§ Stored items from a collection:
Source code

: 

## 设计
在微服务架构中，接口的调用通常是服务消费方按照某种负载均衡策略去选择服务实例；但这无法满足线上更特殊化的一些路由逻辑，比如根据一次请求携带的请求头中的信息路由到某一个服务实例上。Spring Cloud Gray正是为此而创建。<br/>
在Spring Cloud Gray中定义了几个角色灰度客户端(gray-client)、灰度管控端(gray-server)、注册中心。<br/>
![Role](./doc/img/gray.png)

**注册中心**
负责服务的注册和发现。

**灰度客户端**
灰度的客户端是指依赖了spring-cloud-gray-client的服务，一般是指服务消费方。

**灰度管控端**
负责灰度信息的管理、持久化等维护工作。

§ Aim of the task:
Count the lines in the records above that contain the string "灰度管控端", and give only the number.

§ Written response:
2